After a string of Activia commercials, Curtis was happy "to be able to do something that has some depth."
It's been far too long since Jamie Lee Curtis has been front and center of a major movie release, but that's all about to change when "Halloween" hits theaters next month. The movie, picking up after the events of the 1978 horror classic, brings Laurie Strode back to life, and, in turn, Curtis back to the big screen.
While the character was unceremoniously killed off in "Halloween: Resurrection" back in 2002, that sequel and all the ones before it were wiped clean for director David Gordon Green's new film. This version of Laurie has clearly been through the ringer in the years since her friends were brutally murdered by Michael Myers on Halloween night, an approach Curtis found fulfilling.
"I'm happy, obviously, way happy that women over 50 can get a job and have a job that has depth. The thing that I took away form the movie was depth, emotional complexity, trauma, how does it manifest, how does it manifest in a family, how does it isolate you, how does it distance you from people, I thought all of that was great," she told TooFab at a press day for the film.
Curtis, now 59, jumped at the chance to step back into the 40-year-old role, a part she considers the most "rounded character" she "will ever get to play."
Though she says her parts in "True Lies" and "Freaky Friday" were both great and "beautifully written," Laurie stands out because of how different the character is from herself. "I, quite frankly, should have been cast in the smart ass [role]," said Curtis, referring to Nancy Kyes' Annie Brackett. The part was also the first time she got to play "a full character," instead of a walking coat hanger for a "cute pair of jeans."
"The fact that [director John Carpenter] cast me as the intellectual, thinking, quiet girl, at a time when people asked me what size jeans I wore, made me understand that I was an actress and really what it is, is I became an actress," Curtis explained. "I don't think I was an actress before.
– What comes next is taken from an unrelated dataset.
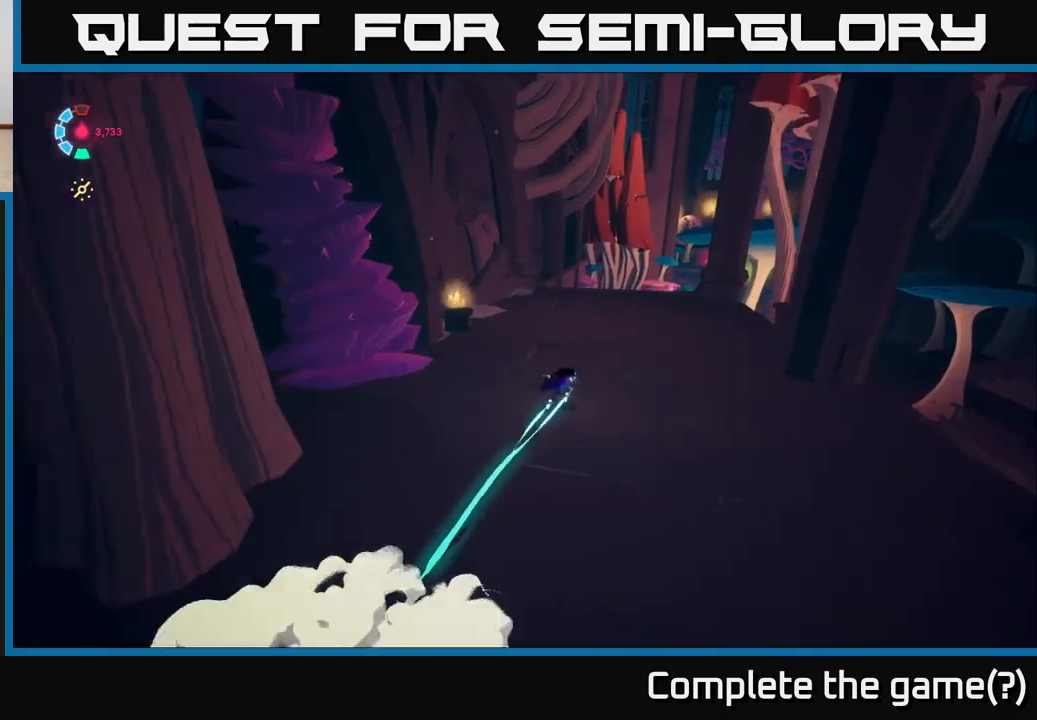
{"buttons": ["L2", "R2"], "left_stick": "up", "right_stick": "down-right", "events": [[117, "right_stick", "down-right"], [217, "left_stick", "up"]]}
I think I was just a performer and I became an actress on 'Halloween.'"
"And David [Gordon Green], I'll literally start to sob at the table and that would be embarrassing, but I really do believe that David gave me a chance to be an actress again," she continued. "Because I haven't. I sold yogurt that makes you shit for 7 years. And it's really beautiful to be able to have done something that has some depth. It's been amazing."
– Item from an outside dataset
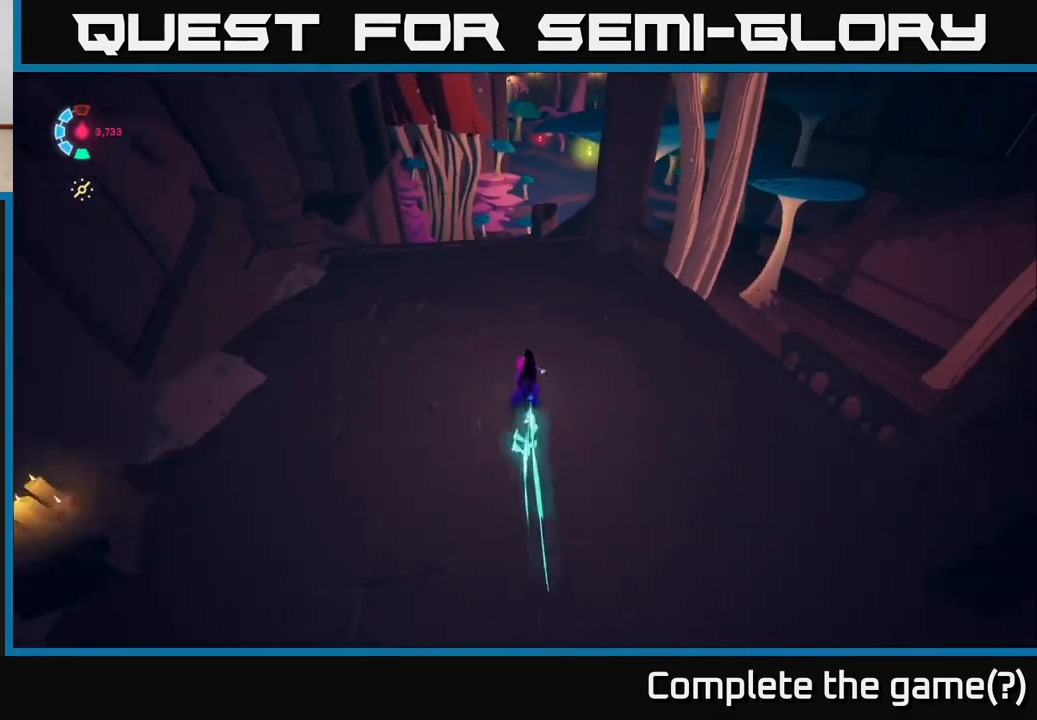
{"buttons": ["L2", "R2"], "left_stick": "up", "right_stick": "center", "events": [[117, "right_stick", "right"], [167, "left_stick", "up-right"], [250, "right_stick", "center"], [267, "left_stick", "up"]]}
This new version of Laurie is the complete opposite of the ones fans saw in 1978. Instead of running from Michael, she's on the hunt after 40 years preparing for his eventual return to Haddonfield. She's clearly suffering from PTSD, lives alone in a secluded bunker of a house and has driven off her family.
All these years later, she seems to share the same obsession over Myers that Dr. Loomis (the late, great Donald Pleasance) had in the previous films.
"Now, there are a lot of people that spend their lives helping people through traumas, there are a lot of trauma centers, there are a lot of recovery centers for that," explained Curtis. "There was nothing in 1978. I believe Laurie Strode went to school November 1. I think she went to school with a bandage on her arm, maybe some stitches from the emergency room. I think her parents sent her back to school."
"Two days before, she was an intellectual honor student, heading off to be the valediction of her class, no doubt," she continued. "She was going to get out of Haddonfield, she was going to go off and expand her mind. And two days later, she was a freak. Two days later, she walked down the hall and everyone was [whispering]. That's the trauma that violence does to people."
Watch Laurie work through her physical and emotional demons when "Halloween" hits theaters October 6.